AVAILABLE DATA:
═══

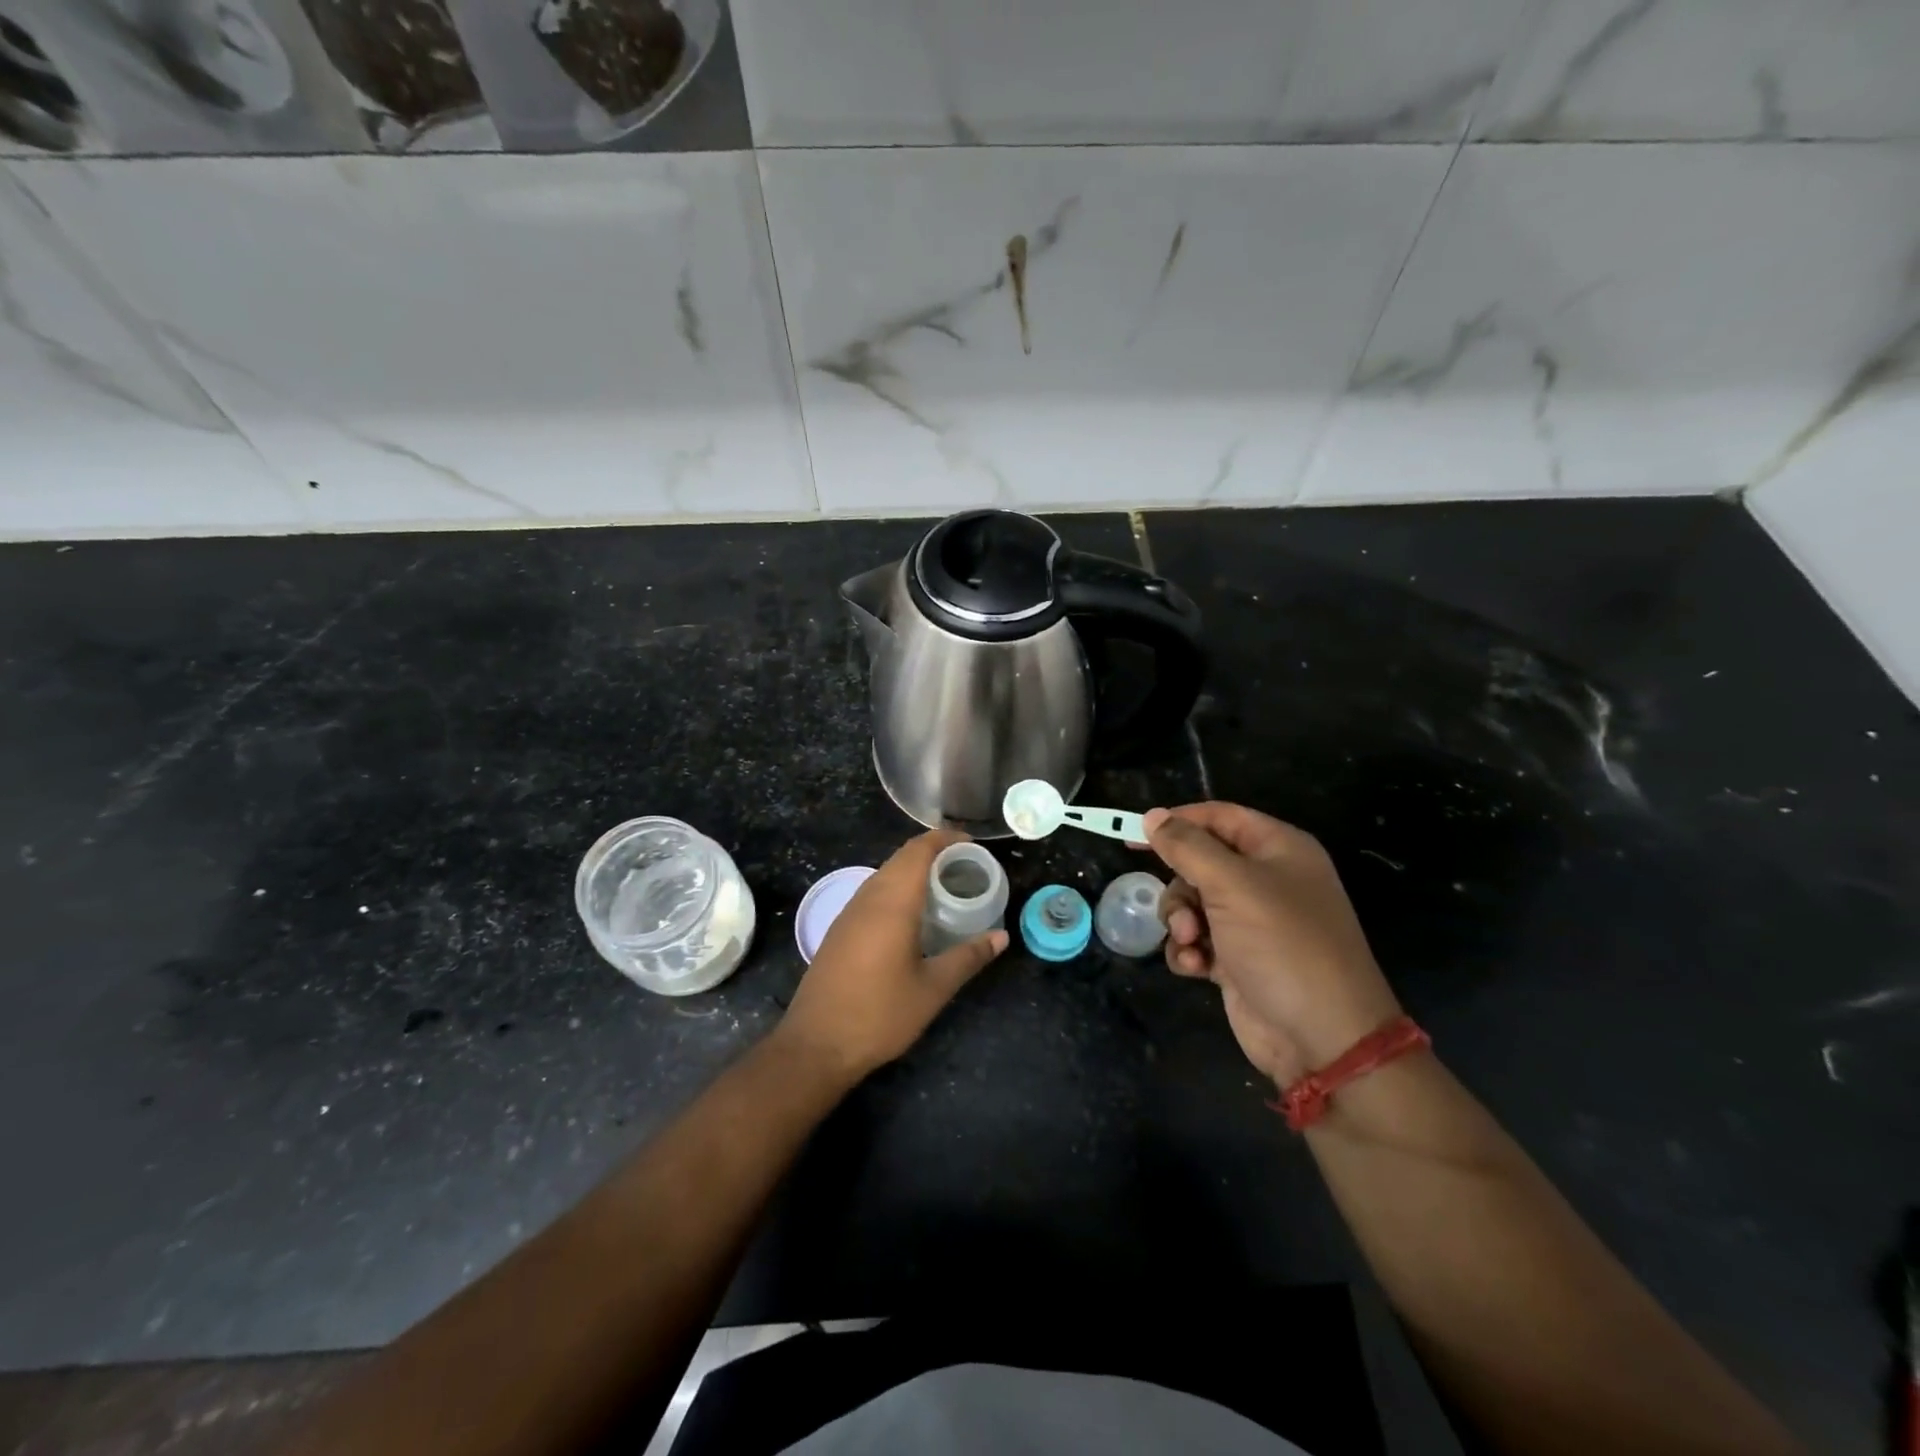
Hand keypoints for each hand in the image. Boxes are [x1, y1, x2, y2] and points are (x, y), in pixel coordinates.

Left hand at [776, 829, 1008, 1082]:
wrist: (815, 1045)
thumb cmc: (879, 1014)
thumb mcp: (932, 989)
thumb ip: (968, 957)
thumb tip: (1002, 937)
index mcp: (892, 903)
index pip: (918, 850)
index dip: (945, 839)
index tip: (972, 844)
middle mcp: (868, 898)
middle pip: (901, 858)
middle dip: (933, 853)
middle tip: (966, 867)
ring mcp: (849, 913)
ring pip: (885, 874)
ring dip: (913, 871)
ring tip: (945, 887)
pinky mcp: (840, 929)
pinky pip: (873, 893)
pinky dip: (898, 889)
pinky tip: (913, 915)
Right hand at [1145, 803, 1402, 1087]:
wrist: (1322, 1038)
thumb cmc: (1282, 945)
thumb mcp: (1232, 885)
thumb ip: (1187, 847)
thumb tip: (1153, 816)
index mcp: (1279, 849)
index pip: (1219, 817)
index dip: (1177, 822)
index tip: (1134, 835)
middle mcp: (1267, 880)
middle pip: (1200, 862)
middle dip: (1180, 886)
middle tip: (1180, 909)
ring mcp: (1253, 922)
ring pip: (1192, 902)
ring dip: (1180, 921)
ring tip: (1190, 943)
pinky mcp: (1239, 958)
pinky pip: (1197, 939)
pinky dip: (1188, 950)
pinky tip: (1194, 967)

═══

WHAT YOU WILL DO:
Please restate word for word the lines of the material above, beginning with the one that holds "wrist: (815, 1045)" and ending with the last.

ANSWER TO THE PROBLEM:
wrist: (815, 1045)
thumb cmc: (879, 1014)
thumb mcp: (932, 989)
thumb ip: (968, 957)
thumb tip: (1002, 937)
index mcp: (892, 903)
index pip: (918, 850)
index dip: (945, 839)
index tip: (972, 844)
middle mcp: (868, 898)
middle pip: (901, 858)
middle dip: (933, 853)
middle tip: (966, 867)
ring mcp: (849, 913)
ring pip: (885, 874)
ring dip: (913, 871)
ring tip: (945, 887)
pinky mcp: (840, 929)
pinky pip: (873, 893)
pinky dip: (898, 889)
pinky tip: (913, 915)
Right hand at [1145, 803, 1402, 1087]:
wrist: (1322, 1038)
thumb cmc: (1282, 945)
thumb mcp: (1232, 885)
thumb ip: (1187, 847)
thumb tip: (1153, 816)
index mcp: (1279, 849)
index pip: (1219, 817)
index dip: (1177, 822)
index tip: (1134, 835)
middle mcp: (1267, 880)
middle pip: (1200, 862)
middle dip: (1180, 886)
middle tip: (1180, 909)
ring mcp: (1253, 922)
ring pip: (1192, 902)
ring dip: (1180, 921)
ring tip: (1190, 943)
pinky mcp: (1239, 958)
pinky pip: (1197, 939)
pinky dip: (1188, 950)
pinky tip: (1194, 967)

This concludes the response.